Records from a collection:
════

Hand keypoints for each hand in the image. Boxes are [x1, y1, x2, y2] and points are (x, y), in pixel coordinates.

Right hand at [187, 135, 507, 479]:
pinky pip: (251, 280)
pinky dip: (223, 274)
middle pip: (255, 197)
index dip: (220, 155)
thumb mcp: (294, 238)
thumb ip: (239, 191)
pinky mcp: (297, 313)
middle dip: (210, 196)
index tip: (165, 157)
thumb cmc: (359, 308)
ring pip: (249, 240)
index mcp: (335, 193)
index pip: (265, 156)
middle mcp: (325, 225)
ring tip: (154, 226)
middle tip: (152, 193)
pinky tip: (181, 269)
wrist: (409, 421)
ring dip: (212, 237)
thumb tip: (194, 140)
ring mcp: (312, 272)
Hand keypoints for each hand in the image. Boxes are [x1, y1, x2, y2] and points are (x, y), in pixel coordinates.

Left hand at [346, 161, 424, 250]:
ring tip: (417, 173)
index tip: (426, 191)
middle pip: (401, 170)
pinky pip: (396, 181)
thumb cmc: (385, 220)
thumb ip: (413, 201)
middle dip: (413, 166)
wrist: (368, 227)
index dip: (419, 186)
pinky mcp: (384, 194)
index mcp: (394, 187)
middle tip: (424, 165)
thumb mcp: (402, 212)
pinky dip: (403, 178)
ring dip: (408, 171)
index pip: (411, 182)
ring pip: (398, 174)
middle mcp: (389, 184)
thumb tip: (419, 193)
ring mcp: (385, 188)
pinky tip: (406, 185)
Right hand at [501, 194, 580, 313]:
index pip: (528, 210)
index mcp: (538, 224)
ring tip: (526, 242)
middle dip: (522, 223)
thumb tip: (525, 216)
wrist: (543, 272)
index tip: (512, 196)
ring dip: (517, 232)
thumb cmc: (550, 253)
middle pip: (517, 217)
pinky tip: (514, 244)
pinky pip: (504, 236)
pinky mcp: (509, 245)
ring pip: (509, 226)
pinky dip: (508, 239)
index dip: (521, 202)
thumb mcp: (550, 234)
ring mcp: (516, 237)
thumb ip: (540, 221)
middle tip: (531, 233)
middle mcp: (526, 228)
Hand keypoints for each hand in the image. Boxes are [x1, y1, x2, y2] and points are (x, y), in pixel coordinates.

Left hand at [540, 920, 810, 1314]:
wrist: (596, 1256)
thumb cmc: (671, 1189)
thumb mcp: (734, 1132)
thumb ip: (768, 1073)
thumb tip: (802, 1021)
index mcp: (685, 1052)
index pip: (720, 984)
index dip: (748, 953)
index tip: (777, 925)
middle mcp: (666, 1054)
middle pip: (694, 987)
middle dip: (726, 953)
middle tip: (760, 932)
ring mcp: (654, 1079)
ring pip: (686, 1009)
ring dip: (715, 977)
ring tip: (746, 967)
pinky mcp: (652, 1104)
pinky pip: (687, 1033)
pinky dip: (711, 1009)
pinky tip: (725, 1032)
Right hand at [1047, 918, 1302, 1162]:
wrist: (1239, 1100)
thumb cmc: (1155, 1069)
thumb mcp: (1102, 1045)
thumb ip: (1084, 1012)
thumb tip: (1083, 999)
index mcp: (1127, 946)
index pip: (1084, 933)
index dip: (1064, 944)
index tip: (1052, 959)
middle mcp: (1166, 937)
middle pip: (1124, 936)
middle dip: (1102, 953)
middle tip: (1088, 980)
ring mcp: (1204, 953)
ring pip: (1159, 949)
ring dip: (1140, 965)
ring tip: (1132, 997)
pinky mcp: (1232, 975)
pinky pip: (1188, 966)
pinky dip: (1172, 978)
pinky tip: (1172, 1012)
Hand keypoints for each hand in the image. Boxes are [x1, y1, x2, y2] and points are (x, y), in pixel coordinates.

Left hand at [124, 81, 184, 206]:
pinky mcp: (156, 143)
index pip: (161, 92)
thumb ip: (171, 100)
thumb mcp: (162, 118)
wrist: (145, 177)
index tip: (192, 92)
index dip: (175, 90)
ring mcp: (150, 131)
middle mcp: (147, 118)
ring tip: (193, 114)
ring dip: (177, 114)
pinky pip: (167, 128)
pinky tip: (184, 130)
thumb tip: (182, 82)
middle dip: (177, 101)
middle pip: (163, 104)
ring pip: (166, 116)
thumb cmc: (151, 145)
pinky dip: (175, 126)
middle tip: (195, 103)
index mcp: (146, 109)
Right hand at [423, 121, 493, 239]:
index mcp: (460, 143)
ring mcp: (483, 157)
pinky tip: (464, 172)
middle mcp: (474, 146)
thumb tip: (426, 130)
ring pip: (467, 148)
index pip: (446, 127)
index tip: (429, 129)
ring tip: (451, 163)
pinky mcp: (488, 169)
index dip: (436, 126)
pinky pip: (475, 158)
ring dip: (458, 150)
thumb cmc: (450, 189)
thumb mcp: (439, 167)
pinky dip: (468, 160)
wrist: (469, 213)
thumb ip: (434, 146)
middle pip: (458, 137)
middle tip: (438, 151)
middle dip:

════

Task statement
Please reproduce exactly the lines from the first one of the records above through the line containing "wrist: (409, 421)", both included, and nothing else.

Worked solution
Hand keypoints for each hand in the image. Boxes are [x1, y1, x2, y2] and points are (x, y), in pixel coordinates.

Right hand at [187, 135, 507, 479]:
pinky pip: (251, 280)
pinky dip: (223, 274)
middle pip: (255, 197)
index dip: (220, 155)
thumb mcp: (294, 238)
thumb ip: (239, 191)
pinky mcp: (297, 313)
middle dip: (210, 196)
index tip: (165, 157)
thumb cmc: (359, 308)
ring pip: (249, 240)
index mcp: (335, 193)
index pip: (265, 156)
middle mcp: (325, 225)
ring tip: (154, 226)
middle tip: (152, 193)
pinky tip: (181, 269)
wrist: (409, 421)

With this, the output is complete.